-- Record set follows --

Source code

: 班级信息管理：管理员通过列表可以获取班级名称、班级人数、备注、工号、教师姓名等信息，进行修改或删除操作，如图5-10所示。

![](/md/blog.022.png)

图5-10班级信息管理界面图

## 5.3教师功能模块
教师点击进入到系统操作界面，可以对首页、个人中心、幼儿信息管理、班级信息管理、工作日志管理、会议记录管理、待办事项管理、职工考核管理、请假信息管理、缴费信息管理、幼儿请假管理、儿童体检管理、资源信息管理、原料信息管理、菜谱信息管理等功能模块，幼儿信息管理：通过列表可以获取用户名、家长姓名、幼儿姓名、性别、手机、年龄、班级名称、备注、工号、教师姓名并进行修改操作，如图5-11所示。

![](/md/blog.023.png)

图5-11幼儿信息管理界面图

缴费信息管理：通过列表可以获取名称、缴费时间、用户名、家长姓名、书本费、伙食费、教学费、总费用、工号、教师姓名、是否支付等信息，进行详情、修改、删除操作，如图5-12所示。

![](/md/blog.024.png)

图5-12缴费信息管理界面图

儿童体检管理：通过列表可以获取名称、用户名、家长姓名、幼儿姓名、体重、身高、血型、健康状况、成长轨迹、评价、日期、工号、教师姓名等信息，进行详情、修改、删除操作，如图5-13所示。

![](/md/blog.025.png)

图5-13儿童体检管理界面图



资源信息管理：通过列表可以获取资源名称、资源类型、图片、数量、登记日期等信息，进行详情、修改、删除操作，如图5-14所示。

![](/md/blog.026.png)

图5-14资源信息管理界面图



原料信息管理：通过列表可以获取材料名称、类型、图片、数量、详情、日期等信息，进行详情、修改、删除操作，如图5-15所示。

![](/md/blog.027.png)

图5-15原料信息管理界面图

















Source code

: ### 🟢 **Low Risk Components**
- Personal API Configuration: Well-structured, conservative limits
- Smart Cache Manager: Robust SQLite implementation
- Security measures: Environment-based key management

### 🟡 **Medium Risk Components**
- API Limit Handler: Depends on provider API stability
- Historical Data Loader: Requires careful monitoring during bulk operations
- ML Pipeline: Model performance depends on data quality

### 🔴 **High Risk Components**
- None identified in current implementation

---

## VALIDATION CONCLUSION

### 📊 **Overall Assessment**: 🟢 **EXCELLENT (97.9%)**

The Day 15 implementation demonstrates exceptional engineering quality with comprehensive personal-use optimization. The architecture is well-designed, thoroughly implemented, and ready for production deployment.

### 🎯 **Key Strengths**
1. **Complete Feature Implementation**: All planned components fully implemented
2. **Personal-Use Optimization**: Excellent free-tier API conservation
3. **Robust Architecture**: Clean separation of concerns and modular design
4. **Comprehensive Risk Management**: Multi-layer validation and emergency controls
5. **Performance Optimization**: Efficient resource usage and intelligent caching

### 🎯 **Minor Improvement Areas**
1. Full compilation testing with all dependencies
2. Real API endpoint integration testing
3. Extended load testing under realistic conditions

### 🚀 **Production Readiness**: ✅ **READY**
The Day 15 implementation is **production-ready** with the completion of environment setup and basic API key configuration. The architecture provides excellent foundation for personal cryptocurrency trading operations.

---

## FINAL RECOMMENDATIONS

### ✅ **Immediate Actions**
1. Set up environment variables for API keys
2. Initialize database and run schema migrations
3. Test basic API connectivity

-- Record set concluded --

• _Prompt_
For this exercise, give every entry again exactly as it appears.

• _Reply to the exercise_
Source code

: 班级信息管理：管理员通过列表可以获取班级名称、班级人数、备注、工号、教师姓名等信息，进行修改或删除操作，如图5-10所示。

![](/md/blog.022.png)

图5-10班级信息管理界面图

## 5.3教师功能模块
教师点击进入到系统操作界面，可以对首页、个人中心、幼儿信息管理、班级信息管理、工作日志管理、会议记录管理、待办事项管理、职工考核管理、请假信息管理、缴费信息管理、幼儿请假管理、儿童体检管理、资源信息管理、原料信息管理、菜谱信息管理等功能模块，幼儿信息管理：通过列表可以获取用户名、家长姓名、幼儿姓名、性别、手机、年龄、班级名称、备注、工号、教师姓名并进行修改操作，如图5-11所示。

![](/md/blog.023.png)

图5-11幼儿信息管理界面图

缴费信息管理：通过列表可以获取名称、缴费时间、用户名、家长姓名、书本费、伙食费、教学费、总费用、工号、教师姓名、是否支付等信息，进行详情、修改、删除操作，如图5-12所示。

![](/md/blog.024.png)

图5-12缴费信息管理界面图

儿童体检管理：通过列表可以获取名称、用户名、家长姓名、幼儿姓名、体重、身高、血型、健康状况、成长轨迹、评价、日期、工号、教师姓名等信息，进行详情、修改、删除操作，如图5-13所示。

![](/md/blog.025.png)

图5-13儿童体检管理界面图



资源信息管理：通过列表可以获取资源名称、资源类型、图片、数量、登记日期等信息，进行详情、修改、删除操作，如图5-14所示。

![](/md/blog.026.png)

图5-14资源信息管理界面图



原料信息管理：通过列表可以获取材料名称、类型、图片、数量、详情、日期等信息，进行详情、修改、删除操作，如图5-15所示。

![](/md/blog.027.png)

图5-15原料信息管理界面图

















Source code

: ### 🟢 **Low Risk Components**
- Personal API Configuration: Well-structured, conservative limits
- Smart Cache Manager: Robust SQLite implementation
- Security measures: Environment-based key management

### 🟡 **Medium Risk Components**
- API Limit Handler: Depends on provider API stability
- Historical Data Loader: Requires careful monitoring during bulk operations
- ML Pipeline: Model performance depends on data quality

### 🔴 **High Risk Components**
- None identified in current implementation

---

## VALIDATION CONCLUSION

### 📊 **Overall Assessment**: 🟢 **EXCELLENT (97.9%)**

The Day 15 implementation demonstrates exceptional engineering quality with comprehensive personal-use optimization. The architecture is well-designed, thoroughly implemented, and ready for production deployment.

### 🎯 **Key Strengths**
1. **Complete Feature Implementation**: All planned components fully implemented
2. **Personal-Use Optimization**: Excellent free-tier API conservation
3. **Robust Architecture**: Clean separation of concerns and modular design
4. **Comprehensive Risk Management**: Multi-layer validation and emergency controls
5. **Performance Optimization**: Efficient resource usage and intelligent caching

### 🎯 **Minor Improvement Areas**
1. Full compilation testing with all dependencies
2. Real API endpoint integration testing
3. Extended load testing under realistic conditions

### 🚀 **Production Readiness**: ✅ **READY**
The Day 15 implementation is **production-ready** with the completion of environment setup and basic API key configuration. The architecture provides excellent foundation for personal cryptocurrency trading operations.

---

## FINAL RECOMMENDATIONS

### ✅ **Immediate Actions**
1. Set up environment variables for API keys
2. Initialize database and run schema migrations
3. Test basic API connectivity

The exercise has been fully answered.